After finally figuring out how to get into my school email  (I actually had to make a second Microsoft account so I could bypass my regular email account-another password to remember) I figured, a week before classes, I should check to see if I have any messages from my professors. Great idea, right?  WRONG! I should have checked even sooner because guess what I had accumulated, due before the first day of my classes? One reading assignment, two quizzes, eight homework assignments and a partridge in a pear tree.

I then, realized, that even though I made it to the book store and got my books, I had none of the supplies I needed so it was back to campus I went.

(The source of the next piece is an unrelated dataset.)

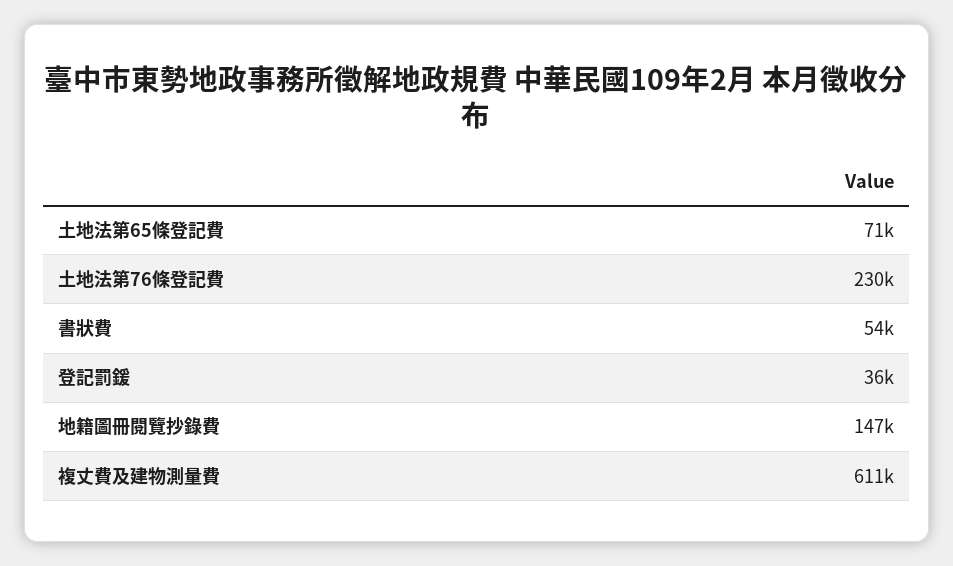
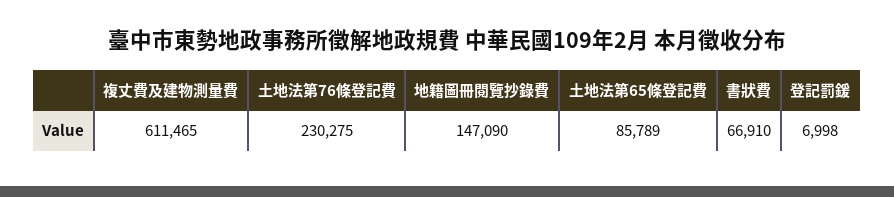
土地法第65條登記費: 71000 -> 85789
書狀費: 54000 -> 66910
登記罰鍰: 36000 -> 6998

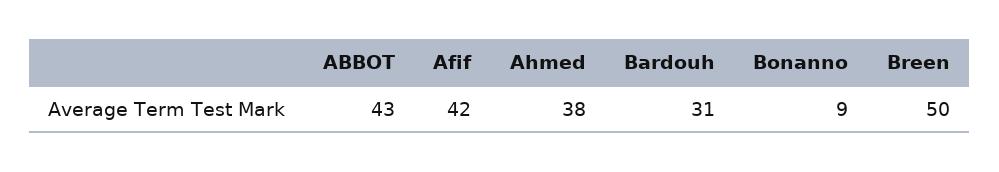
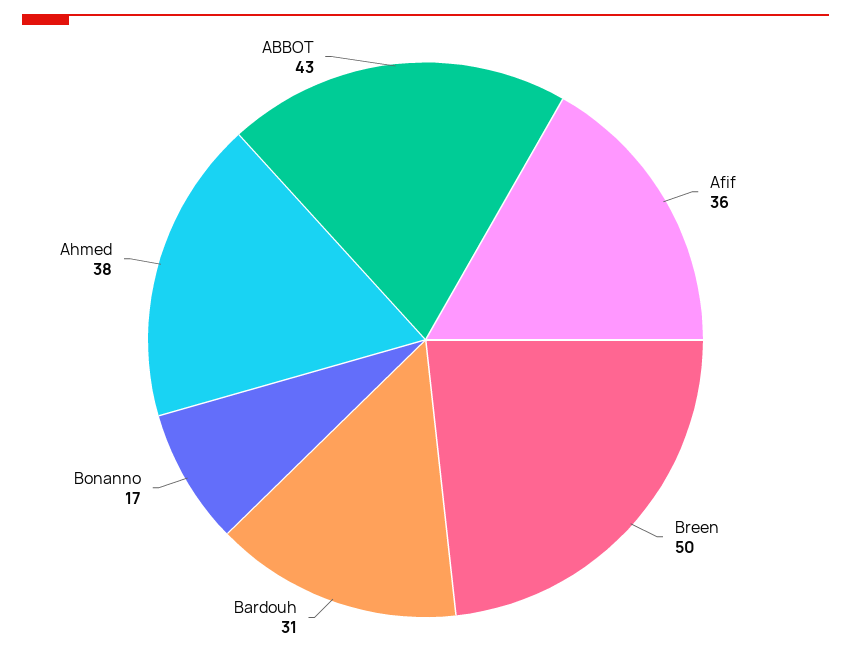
Afif: 42 -> 36
Bonanno: 9 -> 17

I also bought myself a new printer to help with assignments and print outs of inappropriate cross stitch patterns. After I set up the printer, it read “Error” for hours. How many? Don’t know. But long enough that the printer almost went out the damn window….a few times.

And then the anxiety kicks in more….

Assignment due dates approaching faster and faster.

OMG.

How am I going to do this?

Kids.

Rich.

Home.

Work.

Dance.

Sleep.

God, I already miss sleep and it has only been a week.

I tell myself, “You can do this!”

Then the anxiety kicks in and says, “Like Hell you can!”

Take a deep breath.

September 7th. My first day of classes.

Time to sign on.

Did I do this right? Shit, what if my assignment didn’t post?!?!

Damnit, my web cam doesn’t work! I need my camera on for class!

Panic.

Panic.

Panic.

Then the day was over just as fast as it began.

I know I have to adjust if I want to go to school.

School must be the priority.

It has been so long since I have made something for myself a priority that I now feel like I’m neglecting the kids and Rich…..

Why always with the “Mom guilt”?

Then little things bumps in the road start turning into small victories.

Crock pot bags?!?! Why have I not used these sooner? I made two dinners (was one even a new recipe called  “cowboy casserole “) with enough leftovers for lunches during the day. It literally took less than a minute to clean! Packed up the leftovers, pulled the bag out and threw it in the trash and wiped everything down! Not only did I buy more of these bags but I’m also starting to think I should take stock out on them!

I realized I have to make time for reading and homework. This is a must. So in between teaching dance classes and taking them, I was lucky enough to find myself in the break room.

I was able enough to pass in one assignment after another. I also don’t think I bombed any of my quizzes.

I’m trying to take the semester in baby steps.

One class at a time.

One chapter at a time.

One assignment at a time.

One week down.

I’m so tired. My eyes are tired. My mind is racing. I just need to focus.

Welp, signing off for now! May the luck of good health follow everyone this school year.

One response to “I survived!”

  1. Friend I’m so unbelievably proud of u 🥰 u are an amazing person inside and out and doing something to better u will b an adjustment but if there’s anyone I kno that can do it, it’s YOU !!! Keep ur chin up and keep pressing, YOU GOT THIS !!!!